[[ STORED DATA open ]]

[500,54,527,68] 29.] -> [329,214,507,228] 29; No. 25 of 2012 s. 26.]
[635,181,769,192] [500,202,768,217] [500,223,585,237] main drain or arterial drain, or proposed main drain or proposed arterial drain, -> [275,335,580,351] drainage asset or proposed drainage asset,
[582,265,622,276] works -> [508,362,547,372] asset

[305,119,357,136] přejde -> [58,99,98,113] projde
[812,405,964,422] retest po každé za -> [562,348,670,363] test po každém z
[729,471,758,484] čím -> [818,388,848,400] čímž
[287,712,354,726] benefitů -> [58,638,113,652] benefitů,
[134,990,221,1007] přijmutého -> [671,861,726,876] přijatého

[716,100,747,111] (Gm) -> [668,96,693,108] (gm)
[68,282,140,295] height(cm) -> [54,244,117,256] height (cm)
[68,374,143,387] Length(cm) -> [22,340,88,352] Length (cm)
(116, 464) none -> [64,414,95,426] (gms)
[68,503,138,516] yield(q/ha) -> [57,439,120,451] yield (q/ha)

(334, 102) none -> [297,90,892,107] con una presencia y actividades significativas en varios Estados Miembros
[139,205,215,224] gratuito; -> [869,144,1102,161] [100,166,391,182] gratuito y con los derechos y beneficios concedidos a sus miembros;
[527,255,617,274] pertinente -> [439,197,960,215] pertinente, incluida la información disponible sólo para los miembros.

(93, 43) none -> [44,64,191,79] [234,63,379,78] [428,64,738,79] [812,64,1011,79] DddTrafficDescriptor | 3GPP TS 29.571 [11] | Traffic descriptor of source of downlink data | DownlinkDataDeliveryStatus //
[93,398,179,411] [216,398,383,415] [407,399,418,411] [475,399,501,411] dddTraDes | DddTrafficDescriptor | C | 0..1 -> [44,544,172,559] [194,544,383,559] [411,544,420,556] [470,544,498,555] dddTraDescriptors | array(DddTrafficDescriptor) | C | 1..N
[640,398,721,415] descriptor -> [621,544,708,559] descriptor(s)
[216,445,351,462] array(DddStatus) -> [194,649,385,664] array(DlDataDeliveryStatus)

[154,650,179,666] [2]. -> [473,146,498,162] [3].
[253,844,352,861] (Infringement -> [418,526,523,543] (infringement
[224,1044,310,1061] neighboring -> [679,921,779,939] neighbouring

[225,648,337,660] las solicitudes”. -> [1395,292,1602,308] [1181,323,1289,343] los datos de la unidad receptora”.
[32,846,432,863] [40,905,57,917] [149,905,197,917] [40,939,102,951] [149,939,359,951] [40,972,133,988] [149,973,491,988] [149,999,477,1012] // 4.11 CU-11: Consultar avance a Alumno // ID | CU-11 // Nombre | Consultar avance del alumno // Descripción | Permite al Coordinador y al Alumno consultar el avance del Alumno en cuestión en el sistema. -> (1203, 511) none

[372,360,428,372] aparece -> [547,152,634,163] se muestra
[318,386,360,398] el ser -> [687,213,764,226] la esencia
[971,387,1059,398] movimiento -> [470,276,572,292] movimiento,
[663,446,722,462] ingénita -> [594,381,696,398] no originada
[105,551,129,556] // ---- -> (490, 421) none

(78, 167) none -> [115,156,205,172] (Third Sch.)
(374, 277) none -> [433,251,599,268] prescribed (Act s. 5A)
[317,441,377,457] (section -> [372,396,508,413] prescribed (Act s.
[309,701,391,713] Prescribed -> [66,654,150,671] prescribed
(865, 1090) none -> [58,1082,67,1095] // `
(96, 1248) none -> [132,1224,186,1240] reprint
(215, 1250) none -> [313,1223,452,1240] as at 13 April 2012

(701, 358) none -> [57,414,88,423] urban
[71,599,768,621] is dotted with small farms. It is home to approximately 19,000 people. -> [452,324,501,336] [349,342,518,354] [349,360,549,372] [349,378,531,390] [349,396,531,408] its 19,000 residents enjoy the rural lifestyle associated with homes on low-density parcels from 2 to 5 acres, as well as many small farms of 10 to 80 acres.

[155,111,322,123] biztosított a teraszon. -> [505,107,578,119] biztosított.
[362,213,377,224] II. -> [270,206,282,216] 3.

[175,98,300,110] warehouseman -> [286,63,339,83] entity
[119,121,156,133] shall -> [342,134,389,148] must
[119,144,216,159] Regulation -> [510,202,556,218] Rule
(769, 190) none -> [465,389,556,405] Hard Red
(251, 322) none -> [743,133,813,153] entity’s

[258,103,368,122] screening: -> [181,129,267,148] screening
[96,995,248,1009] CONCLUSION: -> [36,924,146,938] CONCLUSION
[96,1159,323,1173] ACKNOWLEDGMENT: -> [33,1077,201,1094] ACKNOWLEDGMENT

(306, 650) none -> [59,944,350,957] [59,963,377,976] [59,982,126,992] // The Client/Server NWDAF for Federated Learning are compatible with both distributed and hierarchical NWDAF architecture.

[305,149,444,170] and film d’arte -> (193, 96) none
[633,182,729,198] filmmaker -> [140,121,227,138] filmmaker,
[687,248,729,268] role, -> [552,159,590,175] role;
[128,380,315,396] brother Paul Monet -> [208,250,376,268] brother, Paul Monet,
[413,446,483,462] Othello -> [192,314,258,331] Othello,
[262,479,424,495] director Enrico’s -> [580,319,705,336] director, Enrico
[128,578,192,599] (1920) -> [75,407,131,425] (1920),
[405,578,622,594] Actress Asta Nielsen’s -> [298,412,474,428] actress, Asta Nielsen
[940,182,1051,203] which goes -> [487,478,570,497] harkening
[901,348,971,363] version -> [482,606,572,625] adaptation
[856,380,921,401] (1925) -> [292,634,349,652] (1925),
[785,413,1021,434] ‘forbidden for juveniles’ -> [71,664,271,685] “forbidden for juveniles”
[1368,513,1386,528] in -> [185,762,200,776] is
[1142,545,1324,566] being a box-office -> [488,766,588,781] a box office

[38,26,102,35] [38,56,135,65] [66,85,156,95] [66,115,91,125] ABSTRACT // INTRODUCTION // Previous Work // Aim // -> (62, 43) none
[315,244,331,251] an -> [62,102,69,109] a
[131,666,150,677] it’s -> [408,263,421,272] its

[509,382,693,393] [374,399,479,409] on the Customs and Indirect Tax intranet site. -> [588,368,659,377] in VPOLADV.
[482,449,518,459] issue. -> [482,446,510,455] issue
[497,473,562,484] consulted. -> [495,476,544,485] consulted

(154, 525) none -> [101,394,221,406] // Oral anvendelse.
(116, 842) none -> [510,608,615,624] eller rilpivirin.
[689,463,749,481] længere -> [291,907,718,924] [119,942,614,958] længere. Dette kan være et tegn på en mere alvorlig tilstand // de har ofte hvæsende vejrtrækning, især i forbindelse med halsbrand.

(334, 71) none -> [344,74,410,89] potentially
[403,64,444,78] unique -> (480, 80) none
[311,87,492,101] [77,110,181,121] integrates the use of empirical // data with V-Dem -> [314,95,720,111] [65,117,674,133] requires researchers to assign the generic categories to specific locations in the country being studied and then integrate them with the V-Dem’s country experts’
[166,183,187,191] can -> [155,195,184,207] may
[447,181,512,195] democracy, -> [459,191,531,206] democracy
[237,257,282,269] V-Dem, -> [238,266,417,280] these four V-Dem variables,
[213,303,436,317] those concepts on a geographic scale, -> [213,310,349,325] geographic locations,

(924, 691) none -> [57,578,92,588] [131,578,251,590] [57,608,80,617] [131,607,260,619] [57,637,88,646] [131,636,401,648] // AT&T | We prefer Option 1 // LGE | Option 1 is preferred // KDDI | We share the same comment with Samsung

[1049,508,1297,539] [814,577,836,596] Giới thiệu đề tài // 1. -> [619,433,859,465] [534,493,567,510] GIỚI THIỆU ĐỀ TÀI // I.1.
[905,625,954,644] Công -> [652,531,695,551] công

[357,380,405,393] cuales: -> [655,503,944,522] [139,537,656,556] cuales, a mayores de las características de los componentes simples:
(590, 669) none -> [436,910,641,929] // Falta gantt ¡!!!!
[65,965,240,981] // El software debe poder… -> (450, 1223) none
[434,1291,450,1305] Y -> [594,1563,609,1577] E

[[ STORED DATA closed ]]

§ **WORK ORDER**: Give back, exactly as written, the stretch from the line with "[971,387,1059,398] movimiento ->" through the line with "(701, 358) none -> [57,414,88,423] urban", and no other lines from the records above.

§ **REPLY**:
[971,387,1059,398] movimiento -> [470,276,572,292] movimiento,
[663,446,722,462] ingénita -> [594,381,696,398] no originada
[105,551,129,556] // ---- -> (490, 421) none

(78, 167) none -> [115,156,205,172] (Third Sch.)
(374, 277) none -> [433,251,599,268] prescribed (Act s. 5A)
[317,441,377,457] (section -> [372,396,508,413] prescribed (Act s.
[309,701,391,713] Prescribed -> [66,654,150,671] prescribed
(865, 1090) none -> [58,1082,67,1095] // `
(96, 1248) none -> [132,1224,186,1240] reprint
(215, 1250) none -> [313,1223,452,1240] as at 13 April 2012

(701, 358) none -> [57,414,88,423] urban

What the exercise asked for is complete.